WRITER CRICHTON DIES OF CANCER AT 66

Michael Crichton was born in Chicago, Illinois, but grew up in Roslyn, New York. His father was a journalist and encouraged him to write and to type. Michael gave up studying English at Harvard University, having become disillusioned with the teaching standards–the final straw came when he submitted an essay by George Orwell that was given a “B.”
After giving up English and spending a year in Europe, Michael returned to Boston, Massachusetts, and attended Harvard Medical School to train as a doctor.

During his medical-student days, he wrote novels secretly. One of them, “A Case of Need,” written under the pseudonym Jeffery Hudson, contained references to people at Harvard Medical School, but he couldn’t hide his identity when the novel won an award that had to be collected in person. After giving up medicine, Michael moved to Hollywood, California, in the early 1970s and began directing movies based on his books,

Crichton, who died in Los Angeles on November 4, 2008, was best known as the author of Jurassic Park and the creator of ER. His most recent novel, Next, about genetics and law, was published in December 2006.

He was a postdoctoral fellow at the Salk Institute for Biological Studies, researching public policy with Jacob Bronowski. He taught courses in anthropology at Cambridge University and writing at MIT.

Crichton’s 2004 bestseller, State of Fear, utilized a fictional storyline and defined facts that de-bunked the current theories espousing manmade global warming. The book was widely popular but not well received by the industries celebrities.

Crichton’s interest in computer modeling went back forty years. His multiple-discriminant analysis of Egyptian crania, carried out on an IBM 7090 computer at Harvard, was published in the Papers of the Peabody Museum in 1966. His technical publications included a study of host factors in pituitary chromophobe adenoma, in metabolism, and an essay on medical obfuscation in the New England Journal of Medicine.

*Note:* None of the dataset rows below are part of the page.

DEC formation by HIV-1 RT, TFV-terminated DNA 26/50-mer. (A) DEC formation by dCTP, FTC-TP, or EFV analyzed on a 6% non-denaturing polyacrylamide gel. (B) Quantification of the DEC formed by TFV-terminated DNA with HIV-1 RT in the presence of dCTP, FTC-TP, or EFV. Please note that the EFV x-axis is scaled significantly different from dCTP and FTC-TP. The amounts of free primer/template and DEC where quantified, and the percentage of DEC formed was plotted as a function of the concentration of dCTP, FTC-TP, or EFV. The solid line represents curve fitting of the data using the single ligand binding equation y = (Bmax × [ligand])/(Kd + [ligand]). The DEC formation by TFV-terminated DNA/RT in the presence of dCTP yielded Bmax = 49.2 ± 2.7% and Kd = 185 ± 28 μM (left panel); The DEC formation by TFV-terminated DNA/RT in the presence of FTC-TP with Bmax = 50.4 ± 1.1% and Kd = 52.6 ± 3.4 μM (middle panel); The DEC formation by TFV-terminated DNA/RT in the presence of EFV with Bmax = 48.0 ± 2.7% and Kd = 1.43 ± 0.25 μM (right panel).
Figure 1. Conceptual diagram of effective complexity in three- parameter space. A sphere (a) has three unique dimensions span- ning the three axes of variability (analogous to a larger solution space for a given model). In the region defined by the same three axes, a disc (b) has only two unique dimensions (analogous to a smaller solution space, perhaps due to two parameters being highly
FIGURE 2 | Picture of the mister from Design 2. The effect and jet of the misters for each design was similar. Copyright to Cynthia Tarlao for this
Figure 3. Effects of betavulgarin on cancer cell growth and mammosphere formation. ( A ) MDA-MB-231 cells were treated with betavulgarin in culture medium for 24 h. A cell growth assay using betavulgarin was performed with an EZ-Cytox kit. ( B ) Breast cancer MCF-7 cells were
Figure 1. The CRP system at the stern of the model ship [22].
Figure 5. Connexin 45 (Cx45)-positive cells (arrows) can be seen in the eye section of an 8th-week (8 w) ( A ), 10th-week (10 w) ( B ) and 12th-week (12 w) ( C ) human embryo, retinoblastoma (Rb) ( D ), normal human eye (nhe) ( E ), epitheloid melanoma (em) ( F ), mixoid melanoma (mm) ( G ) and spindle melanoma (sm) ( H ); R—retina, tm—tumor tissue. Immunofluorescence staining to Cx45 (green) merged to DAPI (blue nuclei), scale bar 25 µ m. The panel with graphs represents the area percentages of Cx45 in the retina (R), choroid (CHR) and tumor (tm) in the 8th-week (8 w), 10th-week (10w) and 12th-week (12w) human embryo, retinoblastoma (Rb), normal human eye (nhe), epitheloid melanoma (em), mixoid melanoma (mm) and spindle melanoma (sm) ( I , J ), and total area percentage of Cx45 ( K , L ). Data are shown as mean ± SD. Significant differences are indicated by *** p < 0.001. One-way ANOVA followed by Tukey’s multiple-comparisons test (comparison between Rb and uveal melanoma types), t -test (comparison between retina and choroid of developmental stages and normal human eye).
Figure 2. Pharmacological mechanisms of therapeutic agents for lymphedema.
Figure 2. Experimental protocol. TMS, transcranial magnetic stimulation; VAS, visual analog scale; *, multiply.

Crichton’s first bestseller, The Andromeda Strain, was published while he was still a medical student and may now be coming to fruition through the MRSA (Methicillin-resistant Staphlococcus Aureus) bacteria now plaguing the nation. He later worked full time on film and writing. One of the most popular writers in the world, his books have been translated into thirty-six languages, and thirteen have been made into films.

He had a lifelong interest in computers. His feature film Westworld was the first to employ computer-generated special effects back in 1973. Crichton’s pioneering use of computer programs for film production earned him a Technical Achievement Academy Award in 1995.

Crichton won an Emmy, a Peabody, and a Writer’s Guild of America Award for ER.

In 2002, a newly discovered ankylosaur was named for him: Crichtonsaurus bohlini. He had a daughter, Taylor, and lived in Los Angeles. Crichton remarried in 2005.

 

Editors Note: I first read The Andromeda Strain while in college at IUPU in the late 70s. Then while on my way to the US Virgin Islands in the early 90s I had the pleasure of reading Jurassic Park. Although I never had the chance to meet Michael Crichton in person I felt I knew him through his writings. He was ahead of his time and a person who could not be corrupted by current trends or massive propaganda campaigns. He will be sorely missed in the world of literature.